In some age groups, it may be diffcult to distinguish between unerupted teeth (code 8) and extracted teeth. Basic knowledge of tooth eruption patterns, the status of the corresponding contralateral tooth, the appearance of the alveolar ridge in the area of the tooth space in question, and the caries status of other teeth in the mouth may provide helpful clues in making a differential diagnosis between unerupted and extracted teeth. It is emphasized that code 4 should not be used for teeth judged to be missing for any reason other than caries. For convenience, in fully edentulous arches, a single "4" should be placed in boxes 31 and 46 and/or 63 and 78, as appropriate, and the respective pairs of numbers linked with straight lines.


5. Permanent tooth missing for any other reason.

This code is used for permanent teeth judged to be absent congenitally, or extracted for orthodontic reasons or because of trauma, etc. This score is also used for permanent teeth that are judged to have been extracted because of periodontal disease.

As for code 4, two entries of code 5 can be linked by a line in cases of fully edentulous arches.


6 (F). Sealant

This code is used for teeth in which a fissure sealant has been placed on the occlusal surface; or for teeth in which the occlusal fissure has been enlarged with a rounded or "flame-shaped" bur, and a composite material placed. If a tooth with a sealant has decay, it should be coded as 1 (decayed).

7 (G). Bridge abutment or special crown.

This code is used to indicate that a tooth forms part of a fixed bridge, i.e., is a bridge abutment. This code can also be used for crowns placed for reasons other than caries. Note: Missing teeth replaced by a bridge are coded 4 or 5, as for other missing teeth.

8. Unerupted tooth.

This classification is restricted to permanent teeth and used only for a tooth space with an unerupted permanent tooth but without a primary tooth.

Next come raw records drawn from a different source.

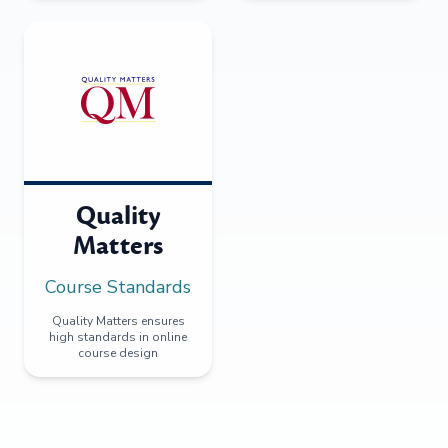
Quality
Matters
Course Standards
Quality Matters ensures
high standards in online
course design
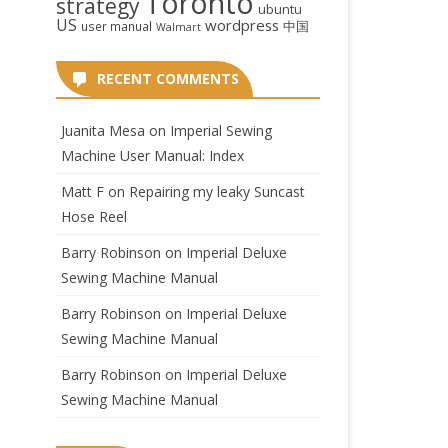
Toronto
strategy
ubuntu
US
wordpress
中国
user manual
Walmart
RECENT COMMENTS
Juanita Mesa
on
Imperial Sewing
Machine User Manual: Index
Matt F
on
Repairing my leaky Suncast
Hose Reel
Barry Robinson
on
Imperial Deluxe
Sewing Machine Manual
Barry Robinson
on
Imperial Deluxe
Sewing Machine Manual
Barry Robinson
on
Imperial Deluxe
Sewing Machine Manual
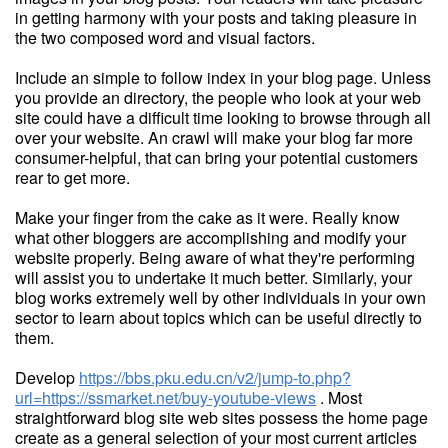
in getting harmony with your posts and taking pleasure in
the two composed word and visual factors.
Include an simple to follow index in your blog page. Unless
you provide an directory, the people who look at your web
site could have a difficult time looking to browse through all
over your website. An crawl will make your blog far more
consumer-helpful, that can bring your potential customers
rear to get more.
Make your finger from the cake as it were. Really know
what other bloggers are accomplishing and modify your
website properly. Being aware of what they're performing
will assist you to undertake it much better. Similarly, your
blog works extremely well by other individuals in your own
sector to learn about topics which can be useful directly to
them.
Develop
https://bbs.pku.edu.cn/v2/jump-to.php?
url=https://ssmarket.net/buy-youtube-views
. Most
straightforward blog site web sites possess the home page
create as a general selection of your most current articles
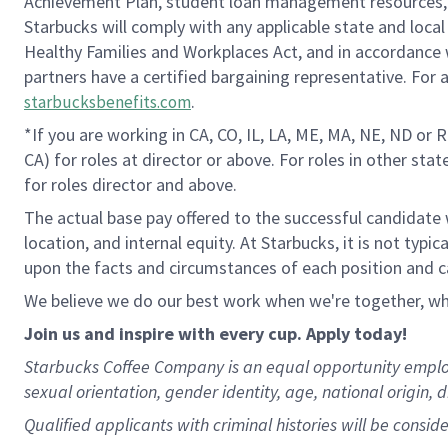
Achievement Plan, student loan management resources, a
Starbucks will comply with any applicable state and local
Healthy Families and Workplaces Act, and in accordance wi
partners have a certified bargaining representative. For
.
starbucksbenefits.com
*If you are working in CA, CO, IL, LA, ME, MA, NE, ND or 
CA) for roles at director or above. For roles in other sta
for roles director and above.
The actual base pay offered to the successful candidate w
location, and internal equity. At Starbucks, it is not typ
upon the facts and circumstances of each position and c
We believe we do our best work when we're together, whi
Join us and inspire with every cup. Apply today!
Starbucks Coffee Company is an equal opportunity employer.
sexual orientation, gender identity, age, national origin, 
Qualified applicants with criminal histories will be consi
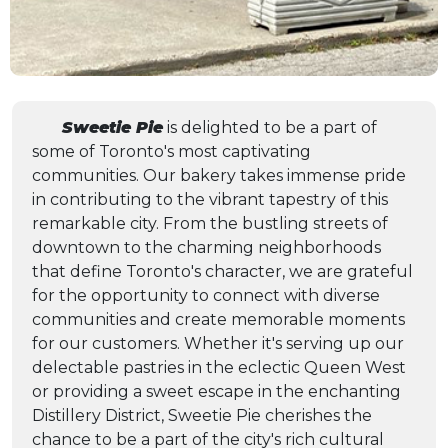
Sweetie Pie
is delighted to be a part of
some of Toronto's most captivating
communities. Our bakery takes immense pride
in contributing to the vibrant tapestry of this
remarkable city. From the bustling streets of
downtown to the charming neighborhoods
that define Toronto's character, we are grateful
for the opportunity to connect with diverse
communities and create memorable moments
for our customers. Whether it's serving up our
delectable pastries in the eclectic Queen West
or providing a sweet escape in the enchanting
Distillery District, Sweetie Pie cherishes the
chance to be a part of the city's rich cultural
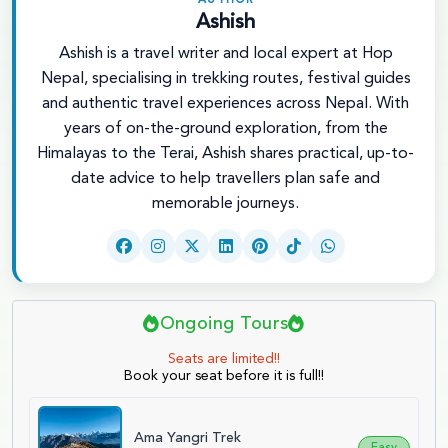
AUTHOR
Ashish
Ashish is a travel writer and local expert at Hop
Nepal, specialising in trekking routes, festival guides
and authentic travel experiences across Nepal. With
years of on-the-ground exploration, from the
Himalayas to the Terai, Ashish shares practical, up-to-
date advice to help travellers plan safe and
memorable journeys.
Ongoing Tours
Seats are limited!!
Book your seat before it is full!!
Ama Yangri Trek
Easy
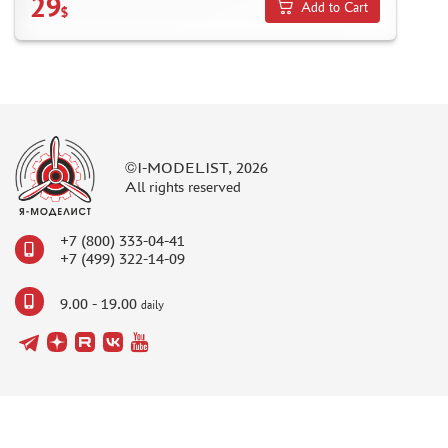
29
Add to Cart
$
©I-MODELIST, 2026
All rights reserved
+7 (800) 333-04-41
+7 (499) 322-14-09
9.00 - 19.00
daily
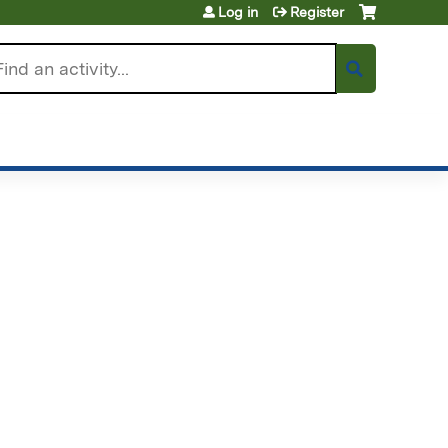
Log in
Register
arch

Teeth scored as unerupted are, of course, excluded from all calculations concerning dental caries. For differential diagnosis between extracted and unerupted teeth, see code 4.

9. Excluded tooth.

This code is used for any tooth that cannot be examined.

Decayed, Missing, and Filled Teeth Index (DMFT).
Information on the Decayed, Missing, and Filled Teeth Index (DMFT) can be calculated from the information in boxes 31 to 46 and 63 to 78. The D-component includes all teeth with codes 1 or 2. The M-component comprises teeth with code 4 in subjects under 30 years of age, and teeth coded 4 and 5 for subjects 30 years and older, i.e., missing due to caries or for any other reason.

Note: Previously only teeth missing due to caries were included in the DMFT index and in its M-component. The F-component includes only teeth with code 3. The basis for DMFT calculations is 32, i.e., all permanent teeth including wisdom teeth. Teeth with code 6 (sealant) or code 7 (crown, bridge abutment or element) are not included in the DMFT.